Outsourcing. Si, anche per le Pmi

L’outsourcing dell’It fa il 35% del mercato servizi ed è in crescita. Un’indagine Sirmi su 250 piccole e medie imprese ne mette in luce un aspetto ancora legato all’operation. Il tema “contratto” è ancora poco chiaro.

Il segmento dell’outsourcing rappresenta il 35% del mercato dei servizi ed è ancora uno dei pochi a offrire tassi di crescita positivi, seppur limitati. È un settore piuttosto variegato che al suo interno annovera componenti con andamento flat, se non addirittura in regressione, a fianco di componenti che hanno trend positivi a due cifre, come per esempio la gestione documentale o della sicurezza. Per fare un po’ più di chiarezza sull’argomento, Sirmi e Milano Finanza hanno organizzato il convegno “Outsourcing & Offshore Outsourcing: gestire e sviluppare il business”.


Durante i lavori è emerso che nella grande azienda si dice che il mercato è sicuramente molto ben presidiato e si trova a dover affrontare il problema del rinnovo dei contratti con significative riduzioni dei prezzi e alti costi qualora si decida di cambiare il fornitore.


Diverso è il discorso della piccola e media impresa: trascurata dai grandi player, dispone di notevoli potenzialità ma l’offerta è scarsa e sono pochi gli operatori focalizzati. L’outsourcing non rappresenta più solo un’opportunità per ridurre i costi e aumentare l’efficienza, ma significa anche un miglioramento tecnologico delle procedure di sicurezza e nuove competenze interne.


Da un’indagine condotta da Sirmi su 250 piccole e medie aziende italiane è emerso che si ricorre all’outsourcing principalmente per diminuire i costi di gestione (43,8%) o migliorare l’efficienza (32,3%). Le Pmi sono interessate a fare outsourcing per la manutenzione dell’hardware (62,4%), per i servizi Tlc (60,3%), per lo sviluppo di applicazioni (56,7%) e per l’utilizzo di Internet (54,6%). Tra le aziende che non hanno ancora provato l’outsourcing emerge la paura di dipendere troppo dal fornitore e di perdere know-how tecnologico.

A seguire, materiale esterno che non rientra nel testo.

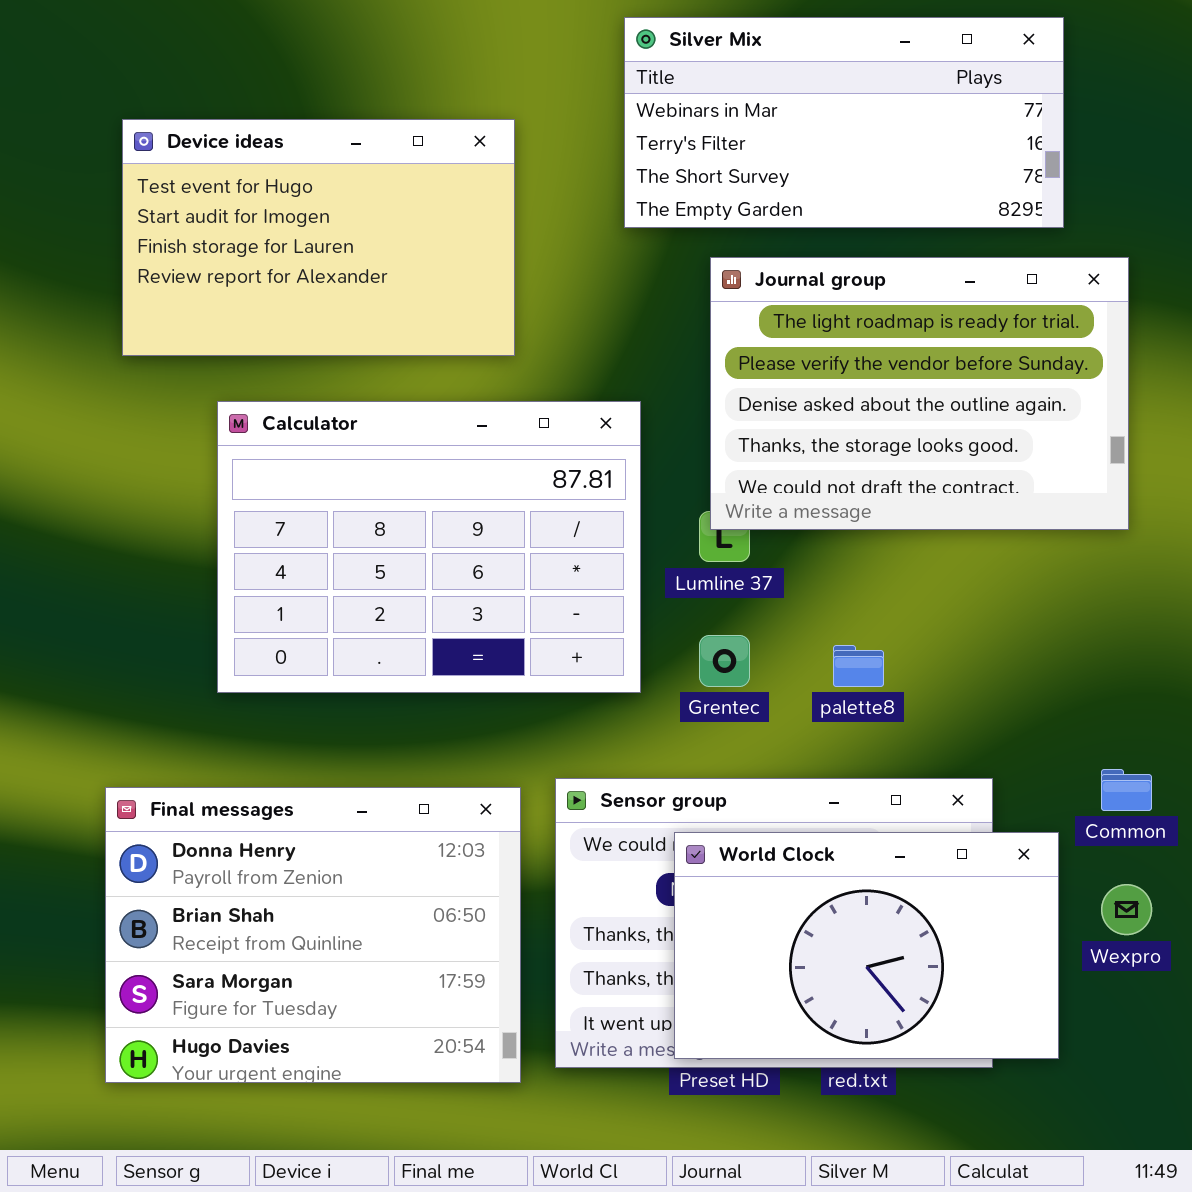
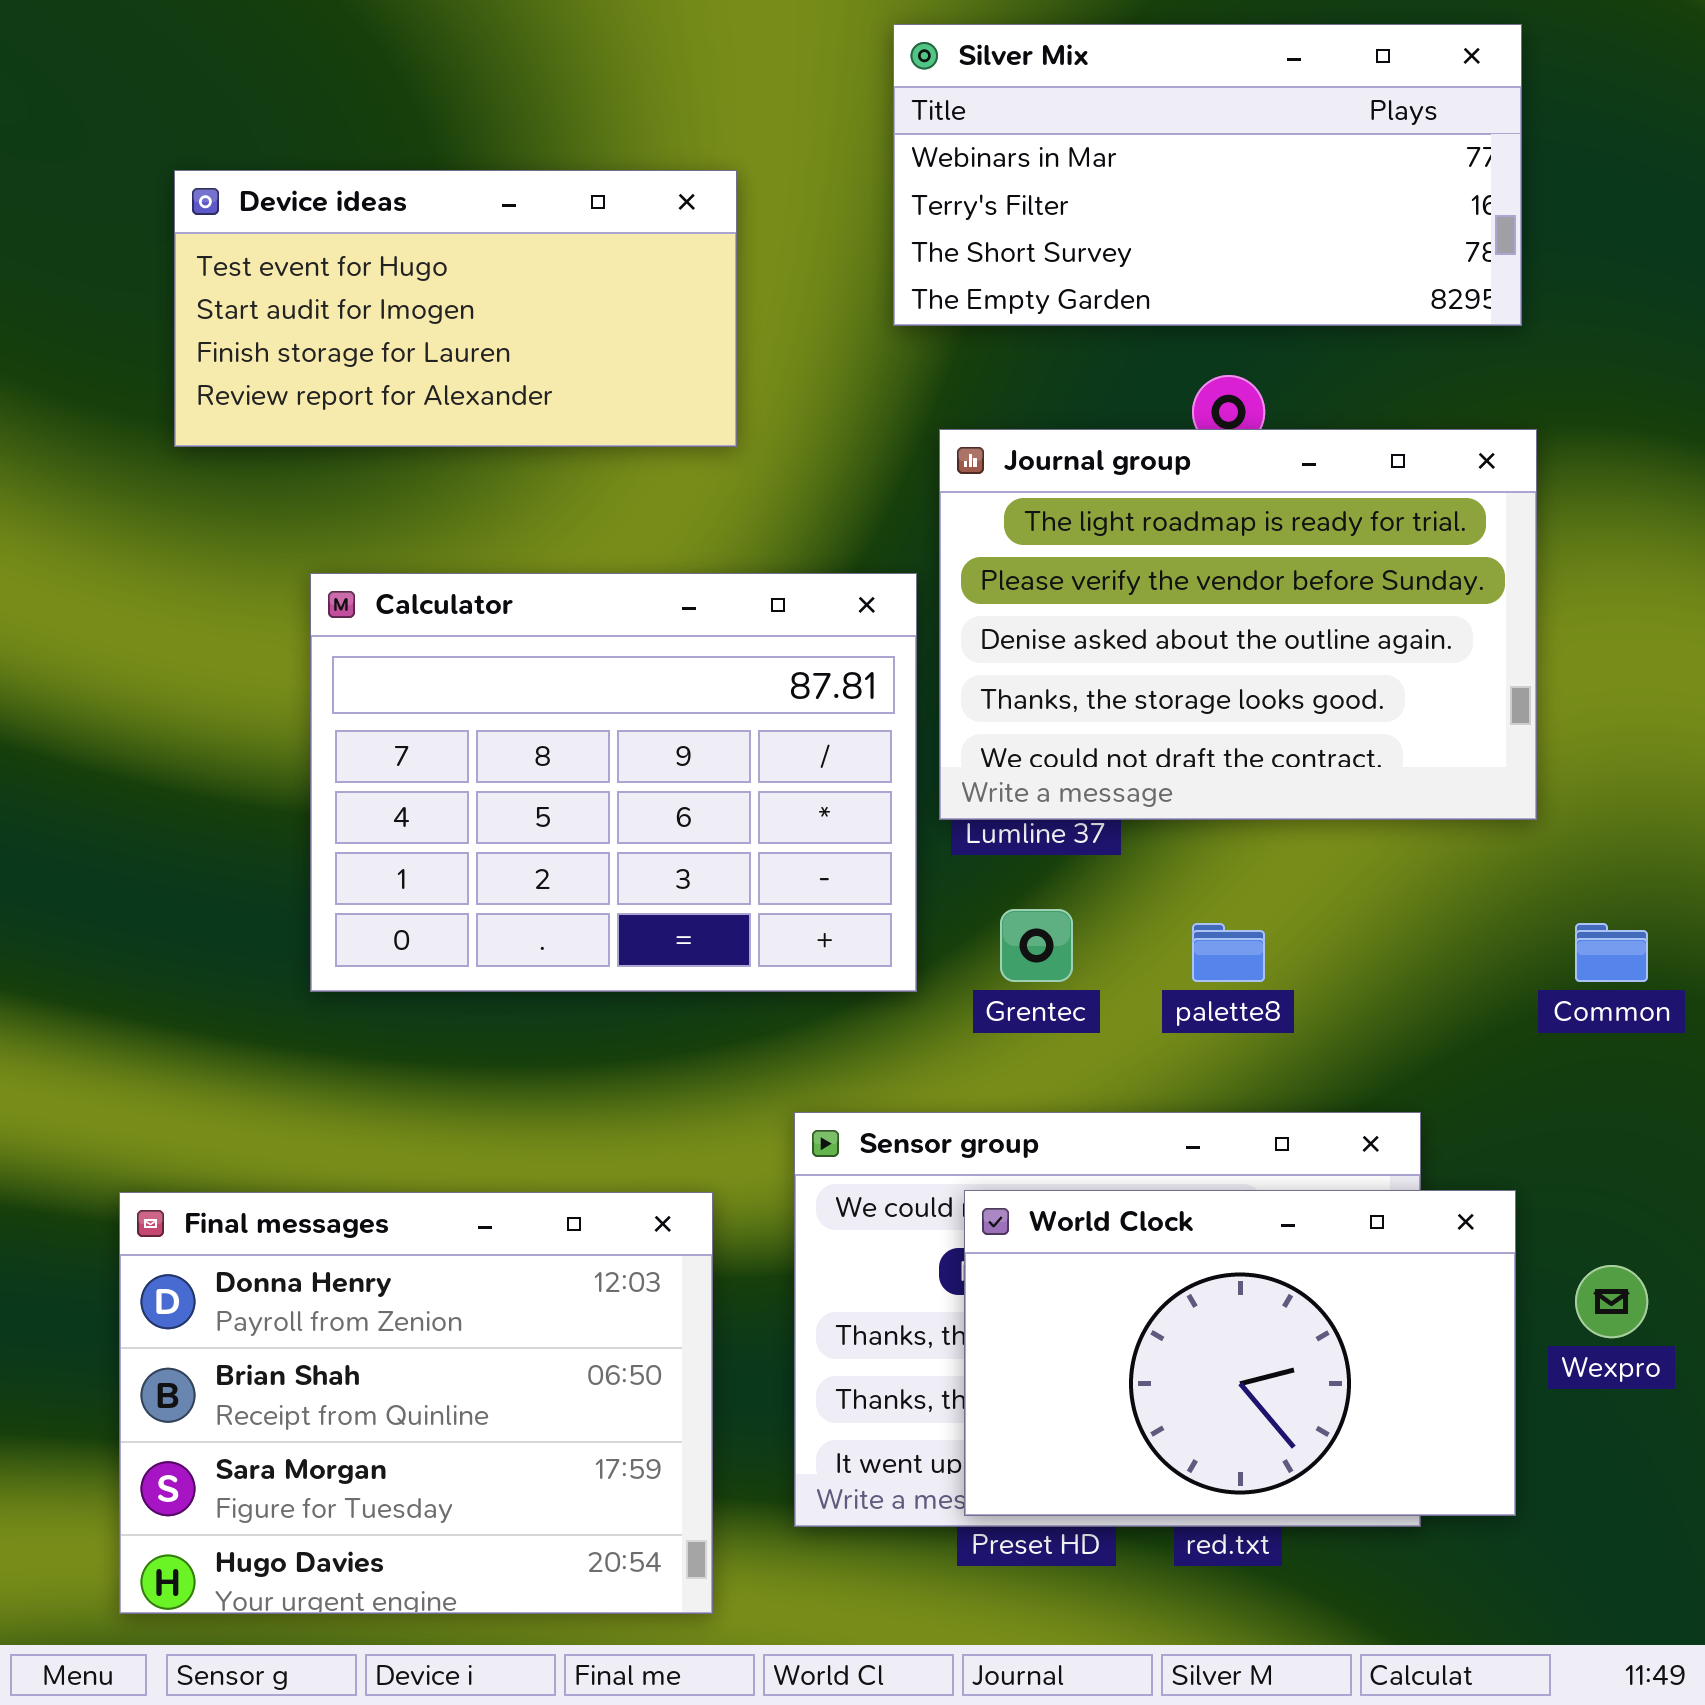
Device ideas: [122,119,515,356] -> [174,170,737,447], resized
Journal group: [710,257,1129,530] -> [939,429,1537,820], moved
Common: [1101,769,1152,811] -> [1575,923,1648,982], moved
Final messages: [105,787,521,1083] -> [119,1192,713,1614], moved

«Dall’indagine – ha precisato Enrico Acquati, direttore consulenza e ricerca di Sirmi – si nota che il discorso dei costi non è in generale molto sentito. Le aziende sono più sensibili alla possibilità di seguire meglio l’evoluzione tecnologica, di non avere l’onere di procurarsi le competenze tecnologiche o di disporre di un servizio migliore».


Secondo Federico Rajola, professore di Organizzazione sistemi informativi dell’Università Cattolica del Sacro Cuore, «ci troviamo in una fase di disillusione, di outsourcing indiscriminato e stiamo andando alla ricerca di forme organizzative alternative che ci consentano di sopperire al gap culturale». I fornitori di outsourcing infrastrutturali non devono avere solo competenze procedurali e settoriali ma anche sull’industry e sulla tipologia di processi del cliente.


Maurizio Cuzari, amministratore delegato di Sirmi, ha invece puntato l’indice sul contratto. «È una delle cose più complicate e difficili da mettere a punto – ha sostenuto -. E una volta definito viene in genere messo in un cassetto e dimenticato. Al più, viene ripreso in mano se non sono rispettati i livelli di servizio».


Secondo Maurizio Belloni, direttore generale di Siemens Business Services, «anche se ogni contratto deve avere un’ossatura” costante, deve prevedere una variazione dei servizi per potersi adeguare alla mutate necessità dell’azienda. Stanno prendendo piede forme di contratto in cui l’outsourcer guadagna di più o di meno a seconda dell’andamento del business dell’azienda».


Il convegno è stato concluso da un intervento di Ettore Galasso, Cto di Expopage, che ha sottolineando come occorra un team di controllo in tutte le fasi di un progetto di outsourcing.